The duo purchased the home in 1988, a time, Beverly revealed, when there were fewer big-box home improvement stores. Instead, the couple collected their tools and utilities from privately owned hardware stores and even salvaged some materials from junkyards.
Beverly mentioned that the hardest task was updating the plumbing installation. The house was built in the mid-1800s, with no electricity or plumbing and with the most recent update in the mid-1950s. Because of this, along with the solid rock structure, the installation alone was challenging. However, Beverly asserted that “it’s been fun despite the challenges. We plan on staying here for life.”
When asked why she made the choice to live in a unique, nontraditional home, Beverly explained, “For the ambiance and the fantastic location.

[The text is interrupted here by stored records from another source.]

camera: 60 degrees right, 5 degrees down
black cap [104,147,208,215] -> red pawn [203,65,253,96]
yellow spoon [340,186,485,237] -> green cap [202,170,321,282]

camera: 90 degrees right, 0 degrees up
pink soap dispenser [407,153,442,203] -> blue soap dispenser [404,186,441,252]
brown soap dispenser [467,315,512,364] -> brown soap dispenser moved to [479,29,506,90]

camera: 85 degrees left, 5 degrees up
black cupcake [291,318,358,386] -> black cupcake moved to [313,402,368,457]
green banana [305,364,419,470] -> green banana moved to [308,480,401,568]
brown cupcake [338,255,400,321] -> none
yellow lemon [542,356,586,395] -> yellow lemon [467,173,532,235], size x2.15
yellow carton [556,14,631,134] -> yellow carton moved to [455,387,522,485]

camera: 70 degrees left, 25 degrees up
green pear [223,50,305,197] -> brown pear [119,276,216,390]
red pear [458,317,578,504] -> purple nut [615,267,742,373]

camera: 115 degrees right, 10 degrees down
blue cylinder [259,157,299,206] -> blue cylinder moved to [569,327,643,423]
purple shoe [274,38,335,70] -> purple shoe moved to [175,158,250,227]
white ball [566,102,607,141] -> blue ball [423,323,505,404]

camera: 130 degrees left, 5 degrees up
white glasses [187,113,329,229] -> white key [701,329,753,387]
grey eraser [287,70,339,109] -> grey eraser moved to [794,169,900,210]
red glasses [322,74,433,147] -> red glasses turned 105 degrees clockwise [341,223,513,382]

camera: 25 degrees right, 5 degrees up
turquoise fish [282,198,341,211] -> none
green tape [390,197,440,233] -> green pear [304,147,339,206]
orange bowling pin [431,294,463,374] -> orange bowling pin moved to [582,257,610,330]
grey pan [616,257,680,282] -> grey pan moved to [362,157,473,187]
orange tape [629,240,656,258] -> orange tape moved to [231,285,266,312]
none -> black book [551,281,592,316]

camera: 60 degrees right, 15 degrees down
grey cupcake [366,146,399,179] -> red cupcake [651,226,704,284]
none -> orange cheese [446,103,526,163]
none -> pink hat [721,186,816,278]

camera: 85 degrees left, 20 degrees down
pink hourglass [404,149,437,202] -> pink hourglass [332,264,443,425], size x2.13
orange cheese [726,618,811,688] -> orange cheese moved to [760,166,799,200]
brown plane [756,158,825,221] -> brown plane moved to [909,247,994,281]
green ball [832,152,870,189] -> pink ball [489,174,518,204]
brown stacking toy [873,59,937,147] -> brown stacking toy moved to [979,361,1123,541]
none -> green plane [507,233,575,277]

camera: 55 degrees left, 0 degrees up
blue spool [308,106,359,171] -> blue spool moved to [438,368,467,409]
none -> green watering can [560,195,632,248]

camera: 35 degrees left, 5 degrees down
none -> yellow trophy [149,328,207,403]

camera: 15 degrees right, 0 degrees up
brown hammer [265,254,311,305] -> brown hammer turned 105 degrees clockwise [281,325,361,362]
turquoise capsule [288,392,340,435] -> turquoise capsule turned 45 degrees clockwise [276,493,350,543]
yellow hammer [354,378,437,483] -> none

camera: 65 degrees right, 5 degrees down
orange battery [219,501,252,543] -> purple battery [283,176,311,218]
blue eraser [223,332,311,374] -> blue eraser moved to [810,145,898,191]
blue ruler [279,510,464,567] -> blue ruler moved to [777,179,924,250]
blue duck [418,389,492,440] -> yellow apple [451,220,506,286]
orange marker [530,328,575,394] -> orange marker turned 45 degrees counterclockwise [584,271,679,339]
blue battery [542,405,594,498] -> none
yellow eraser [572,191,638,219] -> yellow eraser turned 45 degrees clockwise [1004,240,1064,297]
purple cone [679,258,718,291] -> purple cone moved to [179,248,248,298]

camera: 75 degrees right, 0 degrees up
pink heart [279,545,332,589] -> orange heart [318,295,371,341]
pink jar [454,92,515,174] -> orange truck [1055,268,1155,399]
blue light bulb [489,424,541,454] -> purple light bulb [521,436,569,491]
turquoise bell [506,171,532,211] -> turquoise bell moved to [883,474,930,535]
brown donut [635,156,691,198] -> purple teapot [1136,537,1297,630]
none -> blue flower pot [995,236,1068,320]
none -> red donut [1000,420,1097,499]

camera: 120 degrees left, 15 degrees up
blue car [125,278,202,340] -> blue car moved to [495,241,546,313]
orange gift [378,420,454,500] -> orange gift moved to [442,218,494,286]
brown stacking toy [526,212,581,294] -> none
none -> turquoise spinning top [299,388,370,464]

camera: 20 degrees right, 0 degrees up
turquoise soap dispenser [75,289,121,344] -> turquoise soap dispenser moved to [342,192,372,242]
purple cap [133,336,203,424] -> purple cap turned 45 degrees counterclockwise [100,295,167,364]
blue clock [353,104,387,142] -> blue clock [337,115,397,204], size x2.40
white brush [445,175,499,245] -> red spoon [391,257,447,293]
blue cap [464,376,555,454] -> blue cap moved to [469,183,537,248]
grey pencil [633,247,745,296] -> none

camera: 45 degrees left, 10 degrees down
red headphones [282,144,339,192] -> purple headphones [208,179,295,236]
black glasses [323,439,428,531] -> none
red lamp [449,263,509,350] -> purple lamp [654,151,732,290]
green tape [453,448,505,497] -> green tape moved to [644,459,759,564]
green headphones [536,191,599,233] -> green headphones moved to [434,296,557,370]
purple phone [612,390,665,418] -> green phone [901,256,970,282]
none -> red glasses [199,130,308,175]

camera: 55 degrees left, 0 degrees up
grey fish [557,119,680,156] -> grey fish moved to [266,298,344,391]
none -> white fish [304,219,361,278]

Everyone who visits our property and home describes the setting as utopian, idealistic and an oasis.”
Around five years ago, the Solomons discovered a dying pecan tree on their property. Deciding to cut it down and dig it out, the two unearthed a stone foundation, hidden underneath the earth – the same stone as their home.
They dug deeper to reveal a sort of cellar or storage space, made of stone and fashioned almost like a cave. The two came to the conclusion that it was built by the Texas Ranger as a means for storage or as a storm shelter.
They decided to give this newfound treasure a new life, restoring the foundation and steps and turning it into a luxurious spa. They added a manmade waterfall that trickles from overhead, down to the stone base of the former shelter, comfortable seating, and an open-air ambiance that allows you to experience the peace and tranquility of the great outdoors.
Word to the Wise
The Solomons completed most of the renovation of the historic home on their own.
The good news is that Beverly’s husband, Pablo, had previous experience, having gleaned knowledge from his father, who performed home restoration on the side, and was “not afraid to get dirty” and fix the house DIY-style.
Beverly said this was a much better alternative than using hired help, as they’re usually paid by the hour and typically take an hour to learn the unique layout and construction of their house.
“Do not do everything at once,” she advised. “Get a feel for your home and property over a year or so in order to understand how best to use or deal with the various changes due to the seasons.”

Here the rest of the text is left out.